Ich wende mich nun der Teuerungsentwicklung zu. Die Inflation stieg im August auf 3,5% und dürfte vorerst erhöht bleiben. Der jüngste Inflationsanstieg ist vor allem auf höhere Preise für Waren, insbesondere Energie und Nahrungsmittel, zurückzuführen. Unsere neue bedingte Inflationsprognose beruht auf der Annahme, dass der SNB-Leitzins über den gesamten Prognosezeitraum 0,5% beträgt (Grafik 1). Sie liegt bis Mitte 2024 über derjenigen vom Juni. Danach verläuft sie aufgrund der gestrafften Geldpolitik darunter. Am Ende des Prognosezeitraums liegt sie bei 2%. Im Jahresdurchschnitt beträgt die Inflation gemäss neuer Prognose 3% für 2022, 2,4% für 2023 und 1,7% für 2024 (Tabelle 1). Ohne die heutige Zinserhöhung wäre die Inflationsprognose deutlich höher.

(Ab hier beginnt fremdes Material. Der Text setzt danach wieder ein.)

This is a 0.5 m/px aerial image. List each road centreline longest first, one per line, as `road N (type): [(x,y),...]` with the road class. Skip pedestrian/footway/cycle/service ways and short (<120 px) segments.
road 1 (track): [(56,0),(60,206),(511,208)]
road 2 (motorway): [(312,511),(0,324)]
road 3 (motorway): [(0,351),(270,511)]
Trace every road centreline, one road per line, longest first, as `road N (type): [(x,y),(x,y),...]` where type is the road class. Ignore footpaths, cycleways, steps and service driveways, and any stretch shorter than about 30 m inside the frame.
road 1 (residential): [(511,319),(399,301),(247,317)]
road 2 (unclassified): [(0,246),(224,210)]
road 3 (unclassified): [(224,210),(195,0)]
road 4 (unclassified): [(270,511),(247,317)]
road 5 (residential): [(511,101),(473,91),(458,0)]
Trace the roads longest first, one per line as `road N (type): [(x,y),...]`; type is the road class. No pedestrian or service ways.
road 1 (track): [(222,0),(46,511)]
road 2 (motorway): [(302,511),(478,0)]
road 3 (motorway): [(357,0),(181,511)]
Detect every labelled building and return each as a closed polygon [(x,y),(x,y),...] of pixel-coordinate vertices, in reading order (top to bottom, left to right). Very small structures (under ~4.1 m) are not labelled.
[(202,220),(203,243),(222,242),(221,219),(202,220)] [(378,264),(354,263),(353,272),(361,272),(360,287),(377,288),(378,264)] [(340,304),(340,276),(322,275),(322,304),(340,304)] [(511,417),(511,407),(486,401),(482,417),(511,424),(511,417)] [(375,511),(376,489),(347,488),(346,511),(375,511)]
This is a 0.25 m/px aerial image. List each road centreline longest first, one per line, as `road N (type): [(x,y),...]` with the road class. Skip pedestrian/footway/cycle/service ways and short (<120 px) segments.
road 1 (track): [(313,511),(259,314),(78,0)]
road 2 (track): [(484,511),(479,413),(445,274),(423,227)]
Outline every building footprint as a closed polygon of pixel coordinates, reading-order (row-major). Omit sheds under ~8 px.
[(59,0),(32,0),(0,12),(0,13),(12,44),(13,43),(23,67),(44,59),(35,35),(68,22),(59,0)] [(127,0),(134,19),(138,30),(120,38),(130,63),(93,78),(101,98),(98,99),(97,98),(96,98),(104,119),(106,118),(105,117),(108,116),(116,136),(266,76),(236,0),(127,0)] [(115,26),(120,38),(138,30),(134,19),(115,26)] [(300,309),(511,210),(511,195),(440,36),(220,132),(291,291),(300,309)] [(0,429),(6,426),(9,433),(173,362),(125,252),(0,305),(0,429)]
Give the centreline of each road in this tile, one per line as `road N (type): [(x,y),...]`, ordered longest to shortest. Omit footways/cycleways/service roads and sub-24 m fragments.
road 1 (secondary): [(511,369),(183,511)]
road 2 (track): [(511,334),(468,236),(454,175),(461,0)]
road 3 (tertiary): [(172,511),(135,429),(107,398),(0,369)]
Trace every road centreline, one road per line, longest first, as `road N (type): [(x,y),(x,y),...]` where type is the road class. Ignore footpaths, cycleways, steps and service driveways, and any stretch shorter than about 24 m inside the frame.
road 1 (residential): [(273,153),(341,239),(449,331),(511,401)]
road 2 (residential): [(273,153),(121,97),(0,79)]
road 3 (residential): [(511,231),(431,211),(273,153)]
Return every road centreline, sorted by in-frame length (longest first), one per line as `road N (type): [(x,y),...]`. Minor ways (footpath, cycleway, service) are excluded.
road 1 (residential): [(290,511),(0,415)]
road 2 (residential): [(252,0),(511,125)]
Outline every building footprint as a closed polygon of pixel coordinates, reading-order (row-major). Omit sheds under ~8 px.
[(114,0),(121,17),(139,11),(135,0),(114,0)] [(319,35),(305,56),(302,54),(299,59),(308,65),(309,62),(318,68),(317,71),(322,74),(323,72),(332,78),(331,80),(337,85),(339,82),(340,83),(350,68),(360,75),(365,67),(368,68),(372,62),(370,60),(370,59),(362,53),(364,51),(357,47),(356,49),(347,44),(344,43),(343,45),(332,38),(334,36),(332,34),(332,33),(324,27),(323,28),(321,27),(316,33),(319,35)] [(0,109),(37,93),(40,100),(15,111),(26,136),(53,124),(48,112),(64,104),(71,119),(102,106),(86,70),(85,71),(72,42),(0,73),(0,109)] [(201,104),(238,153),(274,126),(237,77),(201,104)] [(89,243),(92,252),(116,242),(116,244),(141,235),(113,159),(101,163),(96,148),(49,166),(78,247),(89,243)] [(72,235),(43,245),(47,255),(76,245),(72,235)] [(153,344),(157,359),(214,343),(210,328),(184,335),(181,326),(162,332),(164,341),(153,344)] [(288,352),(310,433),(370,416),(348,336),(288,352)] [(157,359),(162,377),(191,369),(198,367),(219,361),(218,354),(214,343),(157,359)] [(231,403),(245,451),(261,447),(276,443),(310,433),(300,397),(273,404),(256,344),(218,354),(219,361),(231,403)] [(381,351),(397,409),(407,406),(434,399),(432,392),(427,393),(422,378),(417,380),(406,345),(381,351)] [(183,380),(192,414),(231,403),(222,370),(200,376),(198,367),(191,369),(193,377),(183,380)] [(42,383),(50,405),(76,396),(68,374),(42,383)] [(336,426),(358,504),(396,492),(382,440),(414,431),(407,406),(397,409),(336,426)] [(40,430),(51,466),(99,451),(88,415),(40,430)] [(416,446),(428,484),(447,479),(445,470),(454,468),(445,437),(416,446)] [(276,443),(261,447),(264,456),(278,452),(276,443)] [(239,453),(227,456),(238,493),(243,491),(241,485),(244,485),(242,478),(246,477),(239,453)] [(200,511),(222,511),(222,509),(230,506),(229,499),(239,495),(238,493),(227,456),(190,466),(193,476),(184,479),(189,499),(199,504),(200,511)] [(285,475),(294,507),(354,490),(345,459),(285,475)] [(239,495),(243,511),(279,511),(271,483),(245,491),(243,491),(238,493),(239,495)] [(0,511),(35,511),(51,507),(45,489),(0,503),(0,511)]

Internationale Wirtschaftsaussichten

Ich komme zu den Wirtschaftsaussichten. Das globale Wirtschaftswachstum hat sich in den letzten Monaten deutlich verlangsamt. Gleichzeitig liegt die Inflation in vielen Ländern merklich über den Zielwerten. Als Reaktion darauf haben zahlreiche Zentralbanken ihre Geldpolitik weiter gestrafft.

Für die Zukunft erwarten wir in unserem Basisszenario, dass diese herausfordernde Situation vorerst bestehen bleibt. So dürfte das globale Wirtschaftswachstum in den kommenden Quartalen schwach bleiben. Bremsend wirken insbesondere die Energiesituation in Europa, die teuerungsbedingten Kaufkraftverluste sowie die strafferen Finanzierungsbedingungen. Die Inflation wird zunächst noch erhöht bleiben. Vorübergehende Faktoren wie Lieferkettenprobleme dürften aber mittelfristig an Bedeutung verlieren. Auch die vielerorts zunehmend straffere Geldpolitik dürfte dazu beitragen, dass die Inflation allmählich wieder auf moderatere Niveaus zurückkehrt.

Unser Szenario für die Weltwirtschaft unterliegt bedeutenden Risiken. So könnte sich die Energiesituation abermals verschärfen. Gleichzeitig könnte sich die hohe Inflation verfestigen und stärkere geldpolitische Reaktionen im Ausland erfordern. Schliesslich gehen von der Corona-Pandemie weiterhin wichtige Abwärtsrisiken für das Wachstum aus.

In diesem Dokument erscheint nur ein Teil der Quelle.